Vorliegender Text:
= = =

Über 90 Prozent, was die Erst- und Zweitimpfung anbelangt. Das umfasst alle Beschäftigten der Altenhilfe, neben PflegerInnen auch Hauswirtschafts- und Verwaltungskräfte. Damit liegen wir in Niedersachsen im Schnitt diakonischer Träger. In mancher Einrichtung, die religiös konservativer profiliert ist, ist die Quote niedriger, aber das sind Einzelfälle.
Was tun Sie, um auf 100 Prozent zu kommen?
In den Teambesprechungen und in Einzelgesprächen wurde immer wieder mit ImpfskeptikerInnen gesprochen. Der Betriebsarzt hat individuelle Angebote unterbreitet. Zurzeit werden die bislang noch Ungeimpften mit einem Anschreiben der Geschäftsführung über die Folgen der einrichtungsbezogenen Impfpflicht aufgeklärt.
Wie schützt man Ungeimpfte davor, von Geimpften unter Druck gesetzt zu werden?
58, ist seit 2015 theologischer Geschäftsführer der Diakonie Osnabrück Stadt und Land.

= = =

Aufgaben:
a: Erklären Sie in ein bis drei Sätzen, welchem Zweck laut dem Auszug zur Impfquote das Anschreiben der Geschäftsführung an die bislang Ungeimpften dient.
b: Schreiben Sie den Auszug zur Impfquote im Anschluss an seinen letzten Satz weiter.
Die Auflistung spielt hierfür keine Rolle.

Vorliegende Angaben:
= = =

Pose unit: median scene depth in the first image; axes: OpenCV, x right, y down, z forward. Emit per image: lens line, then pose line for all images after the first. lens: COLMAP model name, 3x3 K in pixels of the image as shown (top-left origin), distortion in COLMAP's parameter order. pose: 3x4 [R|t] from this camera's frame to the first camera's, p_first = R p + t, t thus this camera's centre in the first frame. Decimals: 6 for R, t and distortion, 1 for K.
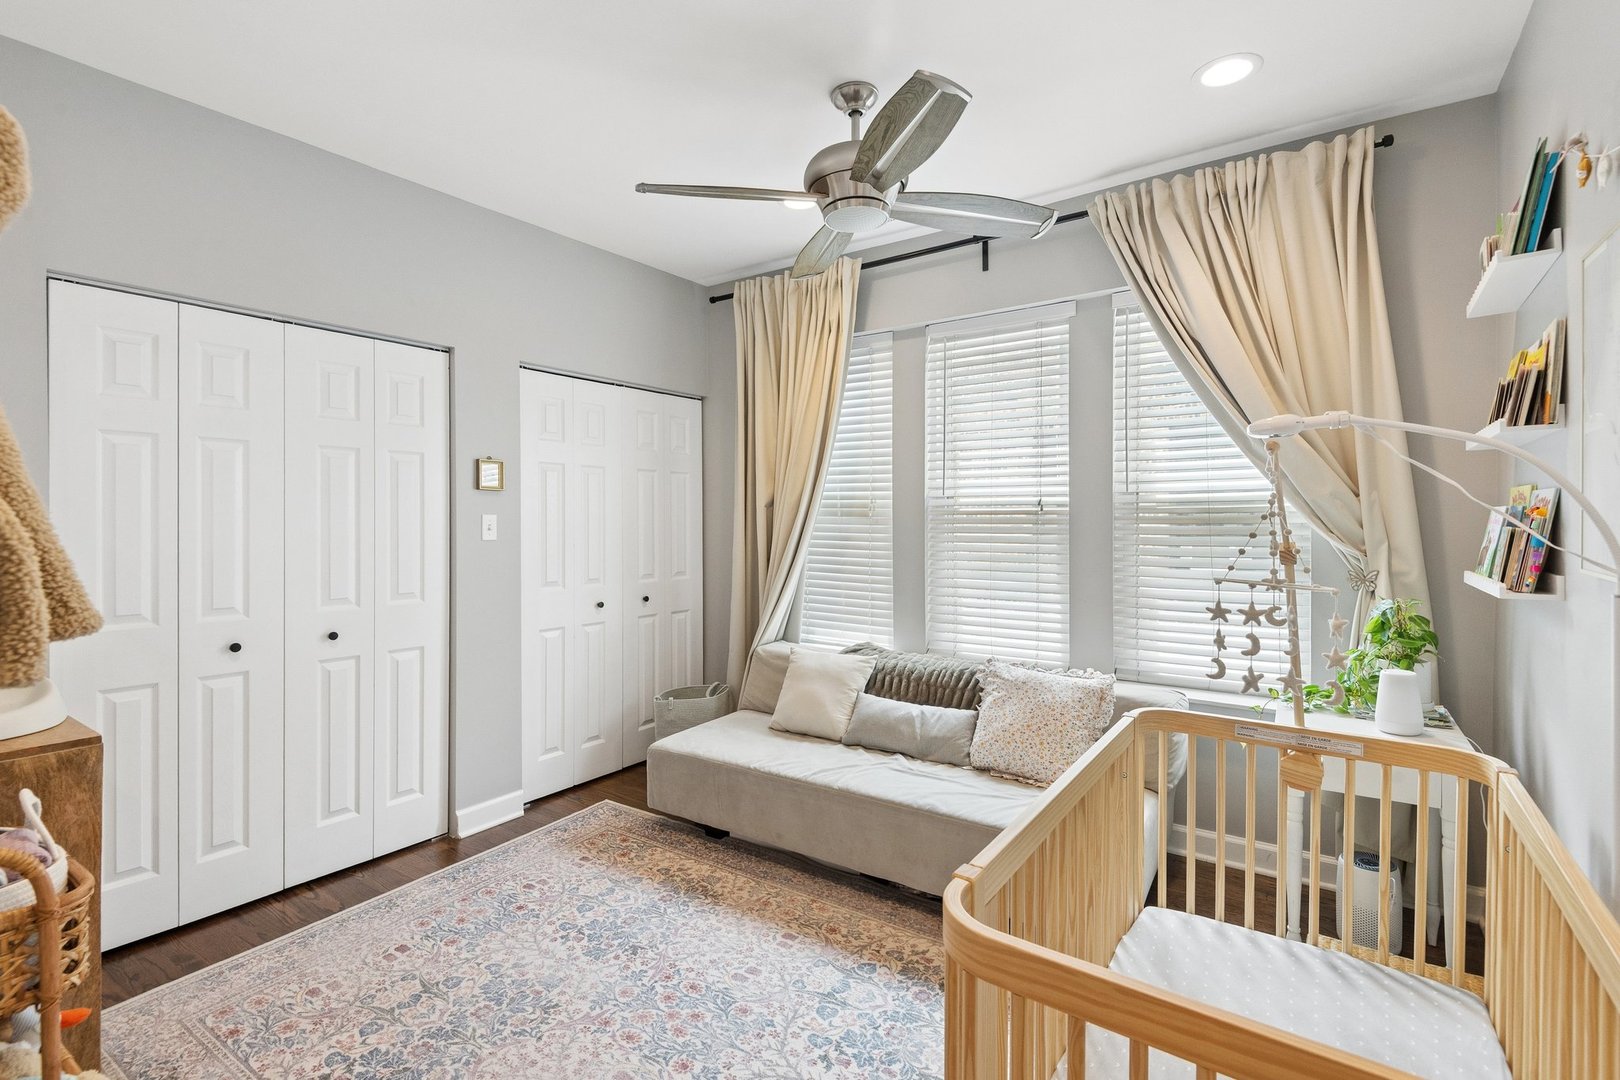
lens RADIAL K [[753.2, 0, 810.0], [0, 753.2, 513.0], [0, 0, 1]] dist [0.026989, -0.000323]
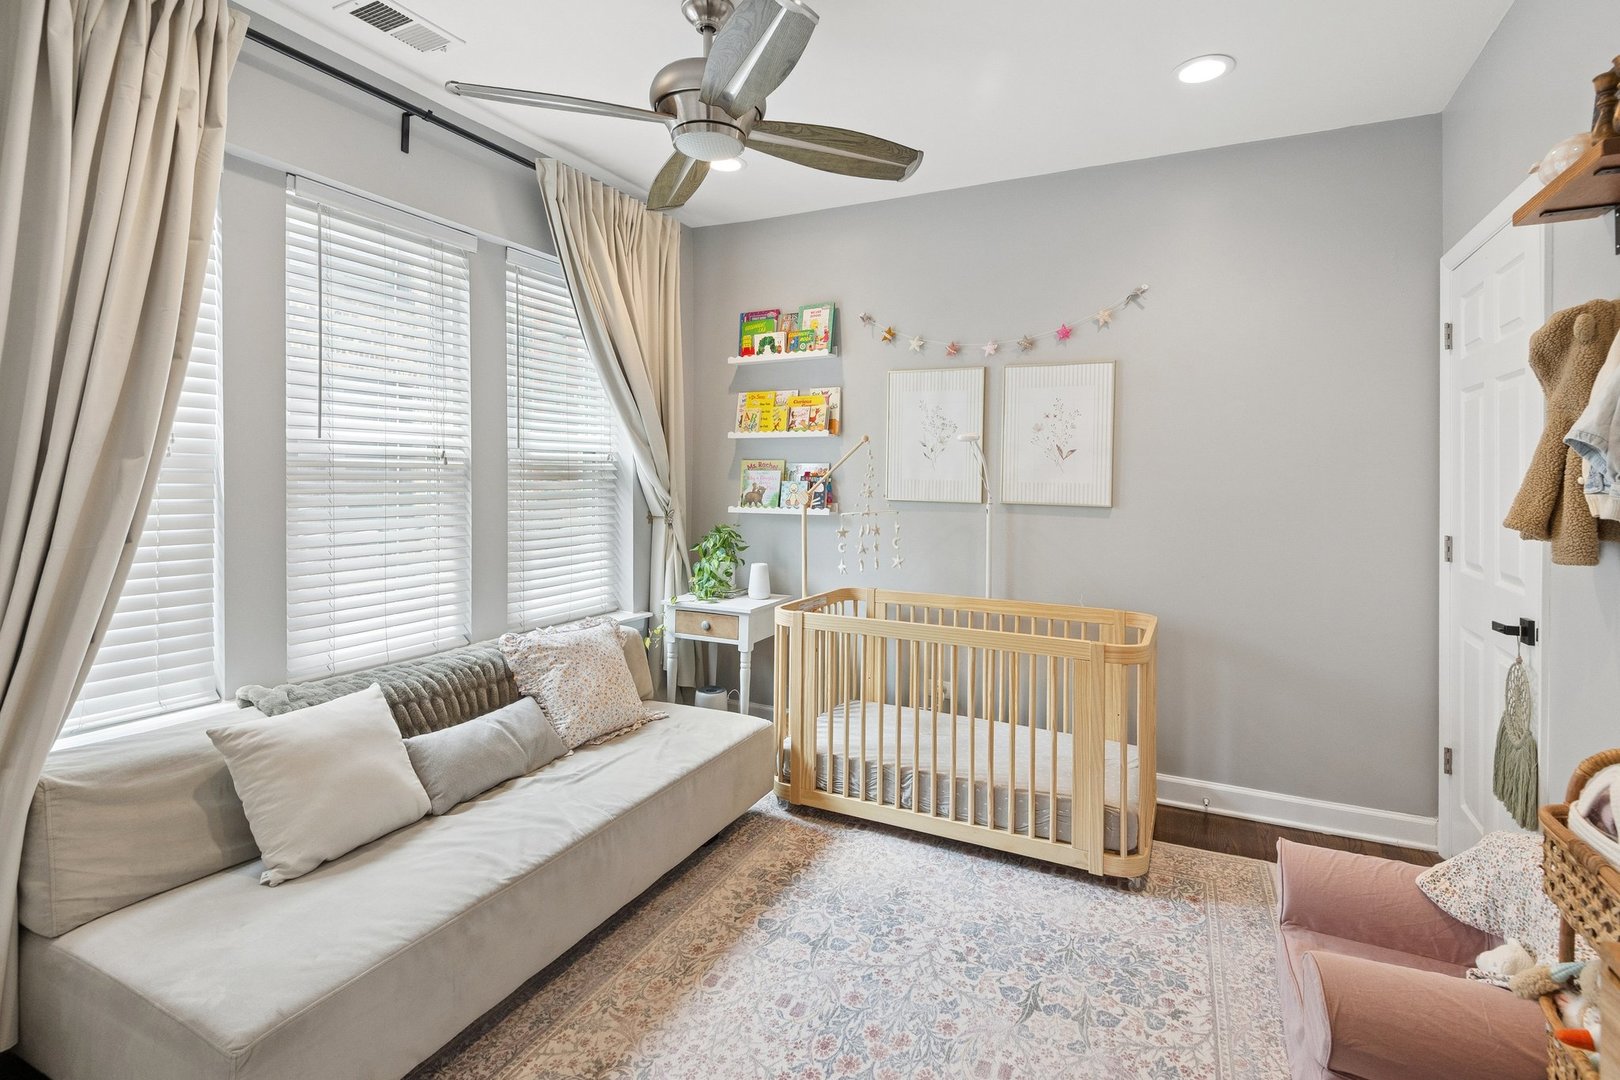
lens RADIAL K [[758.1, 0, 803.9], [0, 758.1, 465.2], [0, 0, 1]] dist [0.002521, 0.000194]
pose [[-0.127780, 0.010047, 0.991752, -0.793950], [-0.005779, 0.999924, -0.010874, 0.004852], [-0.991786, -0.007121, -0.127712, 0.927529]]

= = =

Ihre Antworten:
a: Mit dem Anschreiben der Geschäftsführung werden die bislang Ungeimpften über die Folgen der einrichtungsbezogenen Impfpflicht aufgeklärt.

b:
Als sozialer Dienstleister kennt die Diakonie Osnabrück den schmalen Grat zwischen Beratung und Unterdrucksetzen sehr gut. Sollte es zu einer Situation des Mobbings oder Bossings kommen, greift eine betriebliche Dienstvereinbarung zum partnerschaftlichen Umgang am Arbeitsplatz.
Die Arbeitssituation ist derzeit sicher besonders angespannt?
Das zweite Weihnachten unter Coronabedingungen verbreitet unter vielen Mitarbeitenden eine schwierige, fast depressive Stimmung. Hohe Krankenstände führen zusätzlich zu großen Arbeitsverdichtungen. Auch die permanente Fokussierung der Debatte auf die Pflege erzeugt Druck.
Wie sieht dieser Druck aus?
Ich habe gestandene Leitungskräfte weinen sehen, die mir sagen: Wir können einfach nicht mehr! Ein Faktor dabei ist dieses ständige Erklärenmüssen: Wo gibt’s die Tests für Besucher, fragen Angehörige der Pflegebedürftigen, warum gelten hier andere Bestimmungen als anderswo … Das ist alles sehr belastend.
Es gibt ohnehin zu wenig Pflegekräfte. Wenn jetzt noch die wegfallen, die keine Impfung haben: Kommt dann weniger Pflege bei den Pflegebedürftigen an?
Das ist schwer zu quantifizieren. Aber die Situation ist prekär. Die Pflege ist ein Mangelberuf, da brauchen wir jeden Einzelnen. Bei den Allermeisten der noch Ungeimpften setze ich drauf, dass sie sich noch überzeugen lassen. Aber wir sind ein Spiegel der Gesellschaft, und manche Mitarbeitenden sind Argumenten nicht zugänglich. Wir müssen damit rechnen, dass wir auch auf Leute treffen, die im Querdenkermilieu unterwegs sind und sagen: Dann bin ich weg!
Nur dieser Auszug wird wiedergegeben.